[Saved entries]
------------------------------------

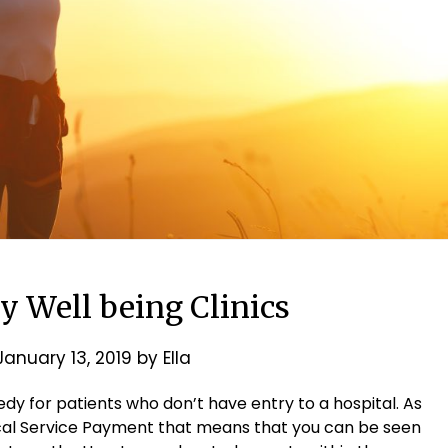
y Well being Clinics
January 13, 2019
by
Ella
dy for patients who don’t have entry to a hospital. As
cal Service Payment that means that you can be seen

------------------------------------

ABOUT THIS TASK: The entries are to be written out again exactly, though without any images.

TASK RESPONSE:
y Well being Clinics
January 13, 2019
by
Ella
dy for patients who don’t have entry to a hospital. As
cal Service Payment that means that you can be seen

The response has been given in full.